Making the invisible visible
In my 3rd experiment I stepped out of the digital world and dived into the analogue world of painting. By chance I found a notebook with transparent covers. The transparency and the different levels in it encouraged me to experiment. Page after page I filled with Prussian blue ink.
Blue as the colour of distance: with its short waves it is refracted more than all other colours, so the sky in the distance appears blue, just like the sea. The Prussian blue reminds me of my home Berlin. Each page is an experiment and refers to all other pages. Narrating without words. About feelings, homesickness and sadness, but also about the sound of the sea and freedom, about shallows, the unconscious, dreams and other mysterious structures.

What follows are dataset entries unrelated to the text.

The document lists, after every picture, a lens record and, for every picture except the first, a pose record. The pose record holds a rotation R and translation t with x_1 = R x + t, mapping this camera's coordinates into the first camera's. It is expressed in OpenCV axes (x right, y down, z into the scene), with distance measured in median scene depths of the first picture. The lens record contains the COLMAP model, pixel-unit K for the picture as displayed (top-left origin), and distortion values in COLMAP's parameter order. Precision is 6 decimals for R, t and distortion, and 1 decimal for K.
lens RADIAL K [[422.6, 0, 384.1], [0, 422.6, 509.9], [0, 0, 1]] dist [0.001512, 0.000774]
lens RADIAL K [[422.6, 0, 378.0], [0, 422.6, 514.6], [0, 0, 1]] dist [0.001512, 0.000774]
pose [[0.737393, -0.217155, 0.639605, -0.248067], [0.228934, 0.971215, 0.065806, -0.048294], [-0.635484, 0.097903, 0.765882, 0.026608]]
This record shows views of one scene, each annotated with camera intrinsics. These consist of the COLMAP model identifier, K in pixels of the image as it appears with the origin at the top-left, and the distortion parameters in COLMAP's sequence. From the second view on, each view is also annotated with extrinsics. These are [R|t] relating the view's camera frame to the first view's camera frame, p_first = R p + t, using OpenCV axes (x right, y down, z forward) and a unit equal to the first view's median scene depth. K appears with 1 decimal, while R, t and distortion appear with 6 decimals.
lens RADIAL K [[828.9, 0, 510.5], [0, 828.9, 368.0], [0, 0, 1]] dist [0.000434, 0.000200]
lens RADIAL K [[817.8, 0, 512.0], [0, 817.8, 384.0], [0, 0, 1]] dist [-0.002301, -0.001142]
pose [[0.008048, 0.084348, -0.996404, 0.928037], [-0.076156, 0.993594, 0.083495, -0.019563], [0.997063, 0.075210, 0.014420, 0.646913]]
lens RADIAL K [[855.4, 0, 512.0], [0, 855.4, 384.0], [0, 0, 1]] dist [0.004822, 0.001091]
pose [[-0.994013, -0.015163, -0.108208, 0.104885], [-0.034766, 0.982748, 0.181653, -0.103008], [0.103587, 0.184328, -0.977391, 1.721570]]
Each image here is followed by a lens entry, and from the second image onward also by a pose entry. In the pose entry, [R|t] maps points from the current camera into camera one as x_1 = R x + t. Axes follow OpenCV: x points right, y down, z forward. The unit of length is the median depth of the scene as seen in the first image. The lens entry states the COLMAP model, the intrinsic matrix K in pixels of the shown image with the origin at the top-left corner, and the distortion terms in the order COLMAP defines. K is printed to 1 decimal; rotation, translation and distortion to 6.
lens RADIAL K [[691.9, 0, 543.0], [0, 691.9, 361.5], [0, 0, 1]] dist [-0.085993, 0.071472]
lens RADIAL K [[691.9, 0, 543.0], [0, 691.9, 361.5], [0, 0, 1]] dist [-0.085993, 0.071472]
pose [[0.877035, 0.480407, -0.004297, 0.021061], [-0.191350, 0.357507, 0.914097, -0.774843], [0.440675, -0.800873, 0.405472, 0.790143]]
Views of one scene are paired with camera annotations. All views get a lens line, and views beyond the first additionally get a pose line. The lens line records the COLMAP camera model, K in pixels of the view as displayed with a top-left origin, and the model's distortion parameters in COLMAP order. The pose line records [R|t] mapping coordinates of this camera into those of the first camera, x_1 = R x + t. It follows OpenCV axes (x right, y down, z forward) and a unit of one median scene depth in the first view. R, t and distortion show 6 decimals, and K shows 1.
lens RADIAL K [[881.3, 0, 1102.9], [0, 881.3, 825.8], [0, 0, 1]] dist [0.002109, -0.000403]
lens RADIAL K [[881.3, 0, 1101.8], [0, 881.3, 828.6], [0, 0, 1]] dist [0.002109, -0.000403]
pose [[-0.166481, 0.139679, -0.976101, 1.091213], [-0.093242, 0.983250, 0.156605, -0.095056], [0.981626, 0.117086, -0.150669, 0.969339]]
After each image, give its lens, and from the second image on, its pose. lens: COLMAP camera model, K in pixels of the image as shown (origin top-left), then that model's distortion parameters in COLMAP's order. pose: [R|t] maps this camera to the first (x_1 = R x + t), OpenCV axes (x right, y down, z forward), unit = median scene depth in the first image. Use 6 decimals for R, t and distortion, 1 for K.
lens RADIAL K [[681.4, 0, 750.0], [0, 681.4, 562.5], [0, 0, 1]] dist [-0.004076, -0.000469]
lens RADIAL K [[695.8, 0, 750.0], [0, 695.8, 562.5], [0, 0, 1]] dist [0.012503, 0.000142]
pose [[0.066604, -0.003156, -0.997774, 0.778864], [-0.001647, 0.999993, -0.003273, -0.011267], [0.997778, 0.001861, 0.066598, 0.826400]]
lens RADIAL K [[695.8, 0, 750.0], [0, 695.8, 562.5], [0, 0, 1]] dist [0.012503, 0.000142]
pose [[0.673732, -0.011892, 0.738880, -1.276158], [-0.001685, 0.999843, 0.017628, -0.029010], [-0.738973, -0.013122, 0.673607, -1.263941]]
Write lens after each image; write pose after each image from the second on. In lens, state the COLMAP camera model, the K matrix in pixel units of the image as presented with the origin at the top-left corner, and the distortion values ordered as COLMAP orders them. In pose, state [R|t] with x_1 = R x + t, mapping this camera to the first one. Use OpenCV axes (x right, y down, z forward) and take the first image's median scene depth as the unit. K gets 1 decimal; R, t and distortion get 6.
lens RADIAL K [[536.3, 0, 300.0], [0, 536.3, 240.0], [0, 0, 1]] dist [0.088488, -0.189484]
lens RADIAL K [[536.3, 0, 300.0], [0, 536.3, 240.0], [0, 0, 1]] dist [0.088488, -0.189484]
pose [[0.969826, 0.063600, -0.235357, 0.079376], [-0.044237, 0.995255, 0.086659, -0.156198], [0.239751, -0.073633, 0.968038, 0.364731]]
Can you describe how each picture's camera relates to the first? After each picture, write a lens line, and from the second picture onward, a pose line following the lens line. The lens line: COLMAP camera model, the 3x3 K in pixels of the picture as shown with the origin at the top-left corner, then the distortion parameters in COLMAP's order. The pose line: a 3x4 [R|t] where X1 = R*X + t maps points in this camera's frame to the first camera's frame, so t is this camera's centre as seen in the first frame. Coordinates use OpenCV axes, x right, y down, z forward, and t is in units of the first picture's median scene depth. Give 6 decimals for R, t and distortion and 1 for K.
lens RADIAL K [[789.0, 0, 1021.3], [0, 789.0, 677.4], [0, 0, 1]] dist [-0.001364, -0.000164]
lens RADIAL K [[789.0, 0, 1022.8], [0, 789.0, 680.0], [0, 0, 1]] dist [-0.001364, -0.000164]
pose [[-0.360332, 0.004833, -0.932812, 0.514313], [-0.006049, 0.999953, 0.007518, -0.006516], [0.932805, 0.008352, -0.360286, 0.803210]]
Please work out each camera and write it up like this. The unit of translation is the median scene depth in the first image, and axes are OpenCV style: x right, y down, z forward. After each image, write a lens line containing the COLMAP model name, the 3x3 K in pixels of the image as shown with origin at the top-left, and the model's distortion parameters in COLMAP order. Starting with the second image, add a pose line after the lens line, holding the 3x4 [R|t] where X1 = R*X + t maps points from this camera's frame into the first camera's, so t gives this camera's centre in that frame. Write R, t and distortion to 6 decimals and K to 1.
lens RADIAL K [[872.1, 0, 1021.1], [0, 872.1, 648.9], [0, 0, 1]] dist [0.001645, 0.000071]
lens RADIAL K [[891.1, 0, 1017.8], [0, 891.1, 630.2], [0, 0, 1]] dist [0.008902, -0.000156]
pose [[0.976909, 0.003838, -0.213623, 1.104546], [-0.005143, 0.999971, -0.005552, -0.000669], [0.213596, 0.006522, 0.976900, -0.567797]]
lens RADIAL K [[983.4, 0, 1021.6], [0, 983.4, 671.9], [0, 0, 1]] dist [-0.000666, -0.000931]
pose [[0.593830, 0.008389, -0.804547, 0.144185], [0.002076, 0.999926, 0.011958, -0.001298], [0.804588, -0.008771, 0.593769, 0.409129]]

While searching for the right place to present my work, I accidentally came across a light table whose light brought out the transparent colour and its overlays on the pages even more precisely.
In the video, on the other hand, the view is made more difficult by the flickering, but the book begins to float.
In my experiment, the overcoming of inner distance to the outside world occupied me with the means of painting. The result was a wordless translation by making my inner experience with colour visible.
Blue is a symbolic and important colour in the history of art. Yves Klein painted monochrome in blue. Pablo Picasso’s blue period is famous. The first in the series 36 Views of Mount Fuji is Hokusai’s most famous print.
In the Middle Ages blue stood for the divine.
Prussian blue was used for blueprints in architecture.
The color blue is entwined with myths, stories and legends. The blue flower as a symbol of longing. Blue uniforms, flags, porcelain and hyperlinks. In Germany you are drunk if you are blue. In the English language you are sad when you feel blue. The blues expresses this musically.
In US and European public opinion polls it is the most popular colour, chosen by almost half of both men and women as their favourite colour. (Heller 2009, p. 22.) Surveys in the US and Europe show that blue is the colour most commonly associated with harmony, faithfulness, confidence, distance, infinity, the imagination, cold, and sometimes with sadness. (Heller 2009, p. 24.)
And not to mention: …from a distance we live on the blue planet.
The complexity of the colour blue, its illusions, dreams and depths tell stories and make visible what we cannot see with our eyes alone.